Starchy foods are as unhealthy as candy - you may have to eat them but try to find produce first (with organic ideal for brain health if not the wallet)
If possible, eat SMASH fish: sardines, mackerel, anchovy, salmon, or halibut (all are excellent for the brain).
This industry is unregulated in the US - proceed with extreme caution
Before taking any supplements, ask your medical provider to order bloodwork. These results (once a year) will tell you what pills (if any) you actually need
Eating healthy might mean that you won’t need as many supplements per day (ex. An anchovy a day keeps the daily Fish Oil pill away and these supplements tend to be much more expensive than food).
Never take supplements without talking with your trusted medical pro because these can cause problems if not monitored
Exercise (ugh) or yay if this is enjoyable
To prevent Alz, we need to move much more and ideally get the heart rate elevated each day without burnout to prevent cardio damage. This costs nothing but time and supportive shoes.
Turns out, in this fictitious Buffy episode, dementia is not the Devil.

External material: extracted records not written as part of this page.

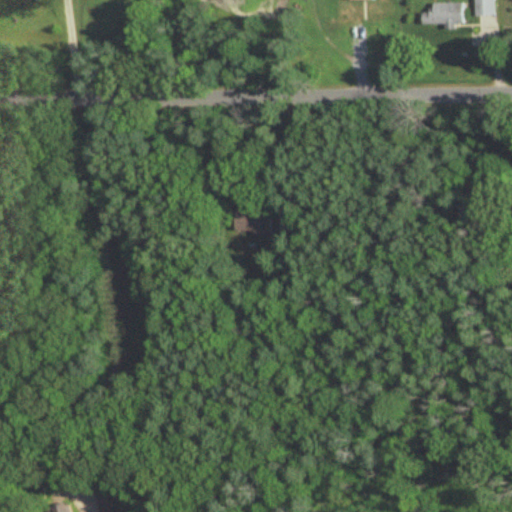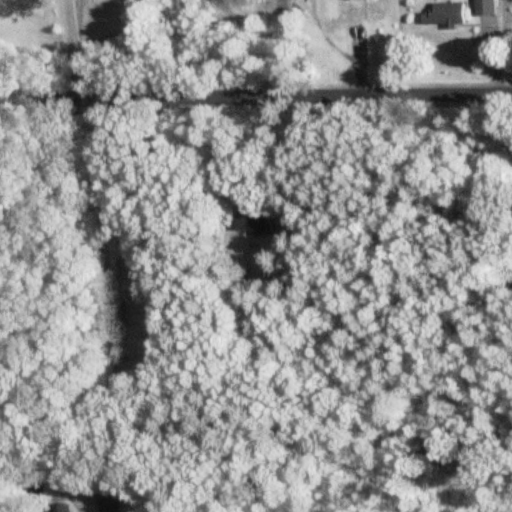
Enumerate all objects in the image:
building: (362, 0)
building: (486, 9)
building: (445, 15)
road: (72, 50)
road: (255, 98)
road: (291, 160)
building: (254, 219)
road: (112, 308)
building: (108, 499)
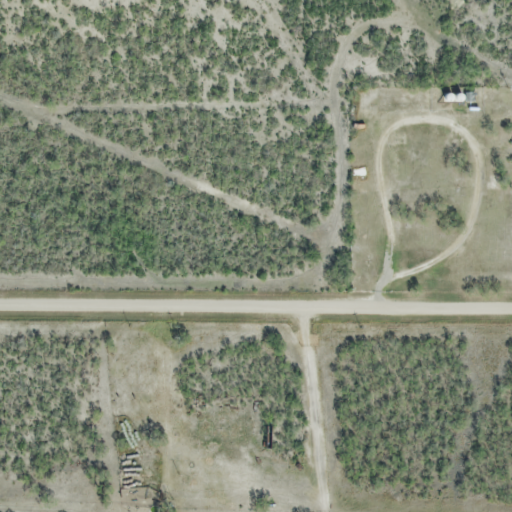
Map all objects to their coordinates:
road: (256, 304)
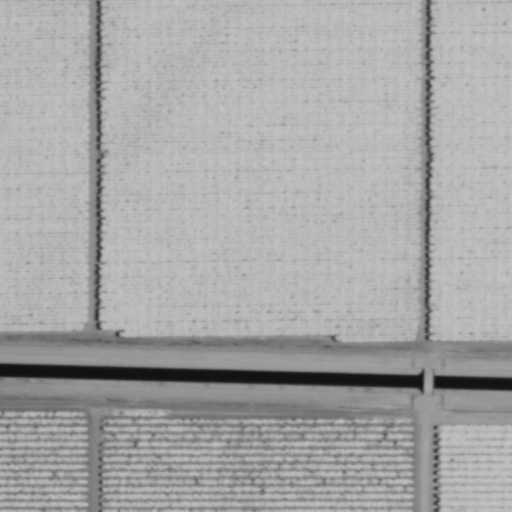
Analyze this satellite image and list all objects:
crop: (256, 256)
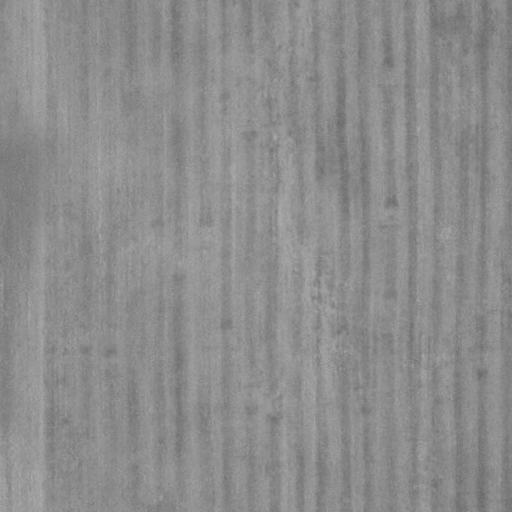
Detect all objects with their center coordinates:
crop: (255, 256)
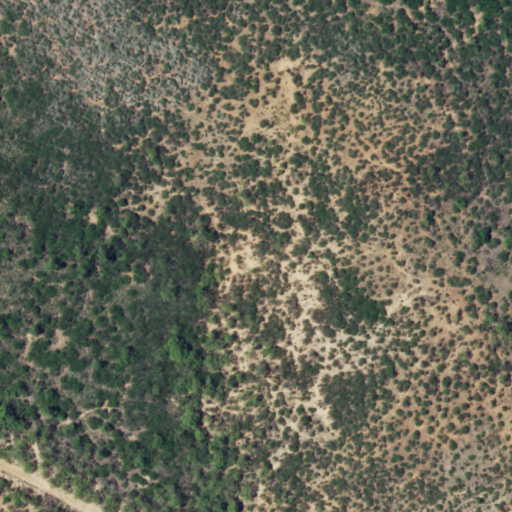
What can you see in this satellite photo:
road: (46, 489)
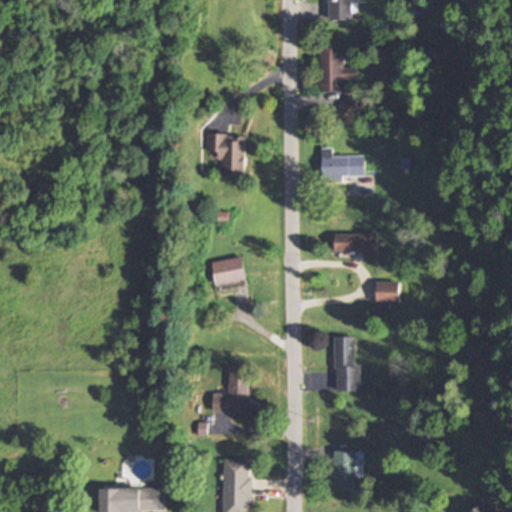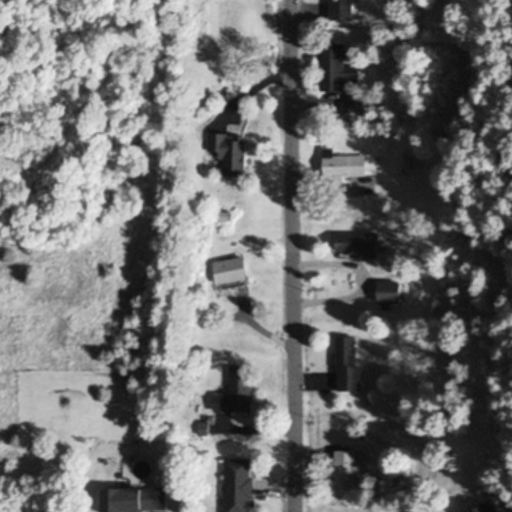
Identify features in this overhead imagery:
building: (341, 11)
building: (336, 70)
building: (350, 110)
building: (230, 154)
building: (343, 166)
building: (358, 245)
road: (292, 255)
building: (230, 271)
road: (368, 282)
building: (387, 292)
building: (347, 364)
building: (235, 393)
building: (499, 421)
building: (345, 471)
building: (238, 485)
building: (143, 500)
building: (487, 508)
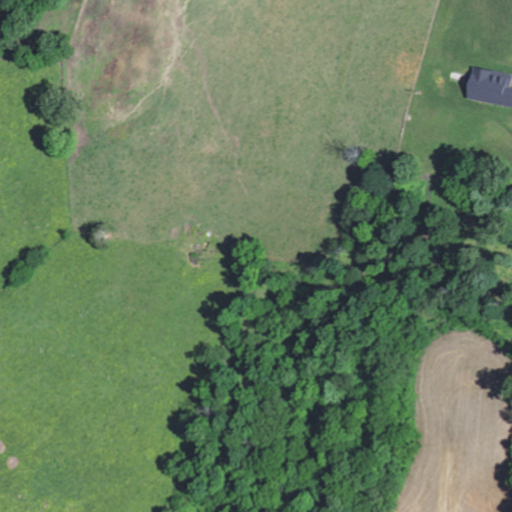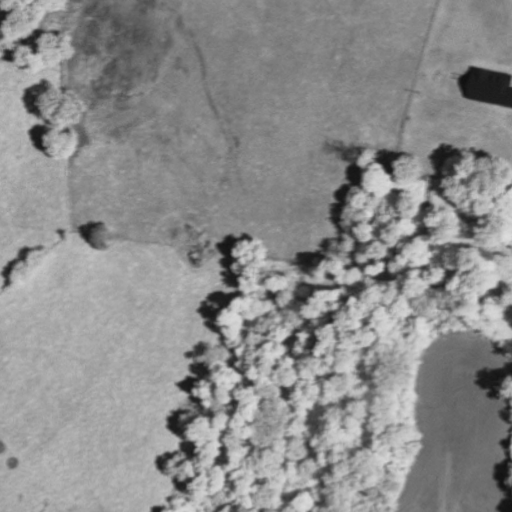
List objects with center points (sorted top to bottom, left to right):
building: (490, 86)
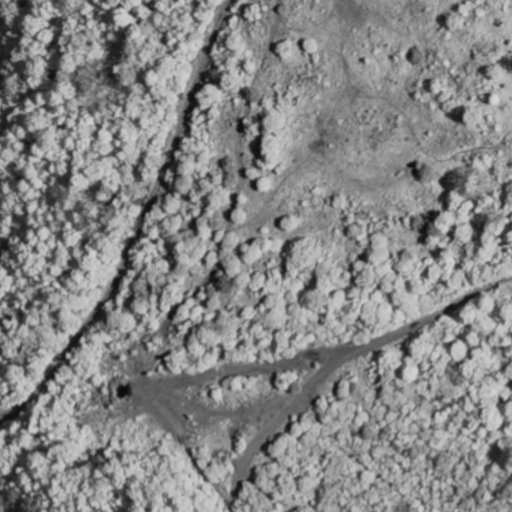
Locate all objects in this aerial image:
road: (408, 291)
road: (161, 407)
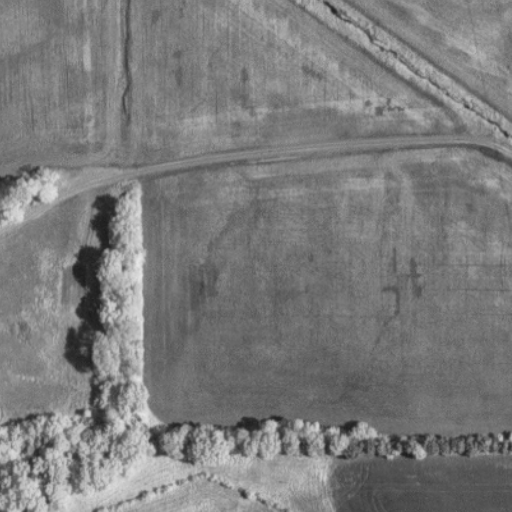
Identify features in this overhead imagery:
road: (251, 156)
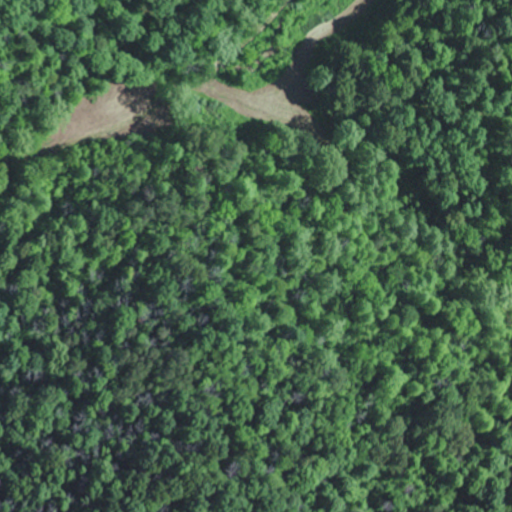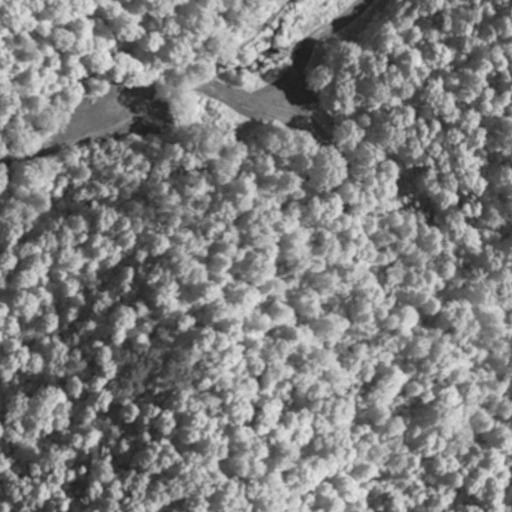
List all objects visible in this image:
road: (86, 36)
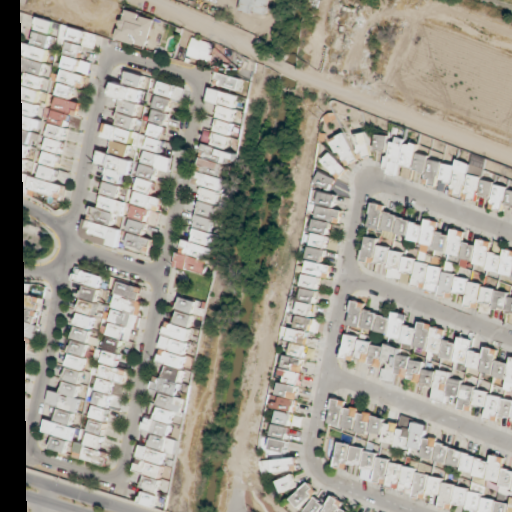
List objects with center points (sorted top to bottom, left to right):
park: (21, 239)
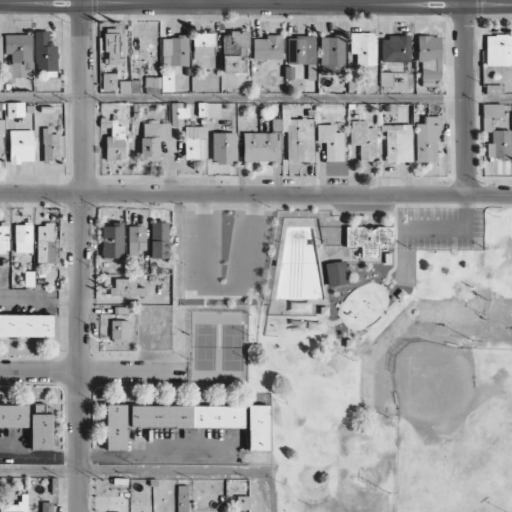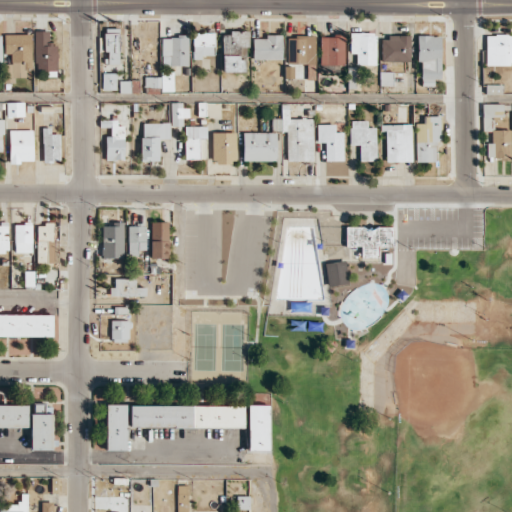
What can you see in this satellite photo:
road: (232, 4)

We are living in a US medical and social system that prioritizes profits before patients with care going to those who can afford it. For this reason, please keep reaching out for help from anyone who will listen. Too often, we give up when unheard but, we’re not living in the actual Hush episode, and no Gentlemen monsters can steal our voices.
We could not save Dad, Mom’s parents; or, her two aunts from the Big Bad Dementia but I promise you now that we can each learn from one another to be the Dementia Slayers we are each meant to be.